Teachers’ Role in Mitigating Corporal Punishment Enhances Safety in Learning Spaces

The Children Act 2013 of Bangladesh, which was passed in 2013, explicitly prohibits corporal punishment in all settings, including homes, schools, and institutions. However, despite the fact that it has been a decade since the law was passed, has the act been implemented truly?

To shed light on this, BLAST arranged a view-exchange meeting about teachers’ expected roles in mitigating physical and mental punishment of children, which took place at the National Press Club in Dhaka on October 4, 2023.

Syeed Ahamed, the CEO of IID, explained the current situation, the importance of teachers in preventing corporal punishment, and the challenges to doing so. He pointed out that, ” Despite the ban on punishing children, teachers continue to do so because the law is not enforced.

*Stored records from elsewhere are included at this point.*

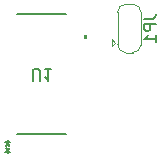
<source format=gbr>
%TF.GenerationSoftware,KiCad,Pcbnew,9.0.3*%
%TF.CreationDate,2025-08-11T18:10:46+02:00*%
%TF.ProjectId,pico-radio-5,7069636f-2d72-4616-9469-6f2d352e6b69,rev?*%
%TF.SameCoordinates,Original*%
%TF.FileFunction,Legend,Bot*%
%TF.FilePolarity,Positive*%
%FSLAX46Y46*%
G04 Gerber Fmt 4.6, Leading zero omitted, Abs format (unit mm)*
G04 Created by KiCad (PCBNEW 9.0.3) date 2025-08-11 18:10:46*
%MOMM*%
%LPD*%
G01*
G04 APERTURE LIST*
%ADD10C,0.150000*%
%ADD11C,0.152400*%
%ADD12C,0.000000*%
%ADD13C,0.120000*%
G04 APERTURE END LIST*
D10*
X57583795Y-74735180D02*
X57583795Y-73925657D01*
X57583795Y-73925657D02*
X57631414Y-73830419D01*
X57631414Y-73830419D02*
X57679033Y-73782800D01*
X57679033Y-73782800D02*
X57774271Y-73735180D01*
X57774271Y-73735180D02*
X57964747Y-73735180D01*
X57964747Y-73735180D02*
X58059985Y-73782800D01*
X58059985Y-73782800D02*
X58107604Y-73830419D01*
X58107604Y-73830419D02*
X58155223Y-73925657D01*
X58155223Y-73925657D02*
X58155223Y-74735180D01*
X59155223Y-73735180D02*
X58583795Y-73735180D01*
X58869509Y-73735180D02*
X58869509Y-74735180D01*
X58869509Y-74735180D02*
X58774271Y-74592323D01*
X58774271Y-74592323D02*
X58679033Y-74497085D01*
X58679033Y-74497085D02*
X58583795Y-74449466D01*
X55437400Y-80881980D02*
X55437400Y-80643885D01*
X55199305Y-80739123D02*
X55437400Y-80643885D01*
X55437400Y-80643885D02*
X55675495Y-80739123D01*
X55294543Y-80453409D02*
X55437400Y-80643885D01*
X55437400Y-80643885D02*
X55580257Y-80453409D01*
X55437399Y-79791619D02*
X55437399Y-80029714D01*
X55675494Y-79934476D02*
X55437399Y-80029714D01*
X55437399Y-80029714D02*
X55199304Y-79934476D01*
X55580256Y-80220190D02*
X55437399Y-80029714D01*
X55437399Y-80029714D02*
X55294542Y-80220190D01*
X67004819Y-69466666D02*
X67719104Y-69466666D01*
X67719104Y-69466666D02*
X67861961Y-69419047D01*
X67861961Y-69419047D02*
X67957200Y-69323809D01*
X67957200Y-69323809D02*
X68004819Y-69180952D01*
X68004819Y-69180952D02*
X68004819Y-69085714D01*
X68004819Y-69942857D02*
X67004819Y-69942857D01*
X67004819Y-69942857D02*
X67004819Y-70323809D01*
X67004819Y-70323809D02*
X67052438Y-70419047D01*
X67052438Y-70419047D02*
X67100057Y-70466666D01*
X67100057Y-70466666D02*
X67195295Y-70514285D01*
X67195295Y-70514285D02*
X67338152Y-70514285D01*
X67338152Y-70514285D02*
X67433390Y-70466666D01*
X67433390Y-70466666D02*
X67481009Y-70419047D01*
X67481009Y-70419047D02*
X67528628Y-70323809D01*
X67528628Y-70323809D02*
X67528628Y-69942857D01*
X68004819Y-71466666D02*
X68004819Y-70895238D01*
X68004819Y-71180952D02*
X67004819Y-71180952D01*
X67004819Y-71180952D02*
X67147676Y-71085714D01*
X67147676Y-71085714D02*
X67242914Y-70990476D01*
X67242914Y-70990476D02*
X67290533Y-70895238D01*
D11*
%TO.C,U1*%
X56262900Y-69110000D02*
X60428500Y-69110000D01*
X60428500Y-79270000D02*
X56262900Y-79270000D01*
D12*
G36*
X62206500Y-71205500D02*
G01*
X61952500Y-71205500D01*
X61952500Y-70824500D01*
X62206500Y-70824500D01*
X62206500Y-71205500D01*
G37*
D13*
%TO.C,JP1*%
X64250000Y-71800000D02*
X64250000Y-71200000D01*
X64550000Y-71500000D02*
X64250000Y-71200000D01*
X64550000Y-71500000D02*
X64250000Y-71800000D01*
X64750000Y-68900000D02*
X64750000Y-71700000D01*
X65450000Y-72350000D02*
X66050000Y-72350000D01*
X66050000Y-68250000D02*
X65450000Y-68250000D01*
X66750000Y-71700000D02*
X66750000Y-68900000D01*
X64750000Y-68950000D02*
G75*
G02*
X65450000Y-68250000I700000J0D01*
G01*
X65450000Y-72350000D02*
G75*
G02*
X64750000Y-71650000I-1J699999D01*
G01*
X66050000Y-68250000D02*
G75*
G02*
X66750000Y-68950000I0J-700000D01*
G01*
X66750000Y-71650000D02*
G75*
G02*
X66050000Y-72350000I-699999J-1D01*
G01*
%TD*%
M02*

</source>
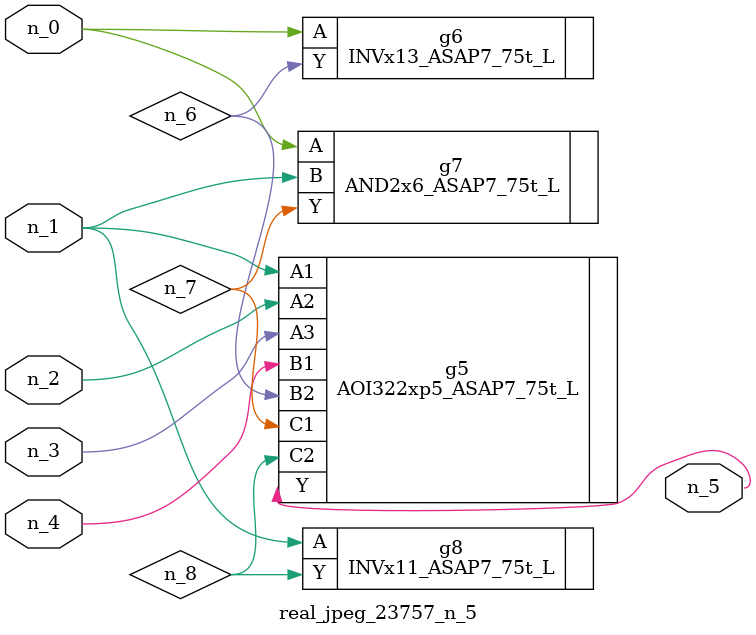
<source format=v>
module real_jpeg_23757_n_5 (n_4, n_0, n_1, n_2, n_3, n_5);

input n_4;
input n_0;
input n_1;
input n_2;
input n_3;

output n_5;

wire n_8;
wire n_6;
wire n_7;

INVx13_ASAP7_75t_L g6 ( 
.A(n_0),
.Y(n_6)
);

AND2x6_ASAP7_75t_L g7 ( 
.A(n_0),
.B(n_1),
.Y(n_7)
);

AOI322xp5_ASAP7_75t_L g5 ( 
.A1(n_1),
.A2(n_2),
.A3(n_3),
.B1(n_4),
.B2(n_6),
.C1(n_7),
.C2(n_8),
.Y(n_5)
);

INVx11_ASAP7_75t_L g8 ( 
.A(n_1),
.Y(n_8)
);


endmodule
</source>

Additionally, parents’ attitudes towards punishment contribute to the problem, as 23% of parents believe that verbal punishment is acceptable, and 5.2% believe that physical punishment is acceptable. This lack of consequences allows the cycle of corporal punishment to continue.” Ahamed also highlighted systemic issues such as flawed teacher recruitment processes, inadequate salaries, and lack of training, which contribute to the problem.

Furthermore, Ahamed stressed the harmful effects of corporal punishment, which can create a vicious cycle of aggression among children. He stressed that these practices teach children that violence is acceptable, which can lead to aggressive behaviors such as bullying, domestic violence, and even political violence.

Ahamed emphasized the urgent need to take action, saying firmly, “We must strictly enforce the law, provide teachers with proper training and support, and educate parents about positive discipline. Only then can we break this cycle of violence and create a safer environment for our children.”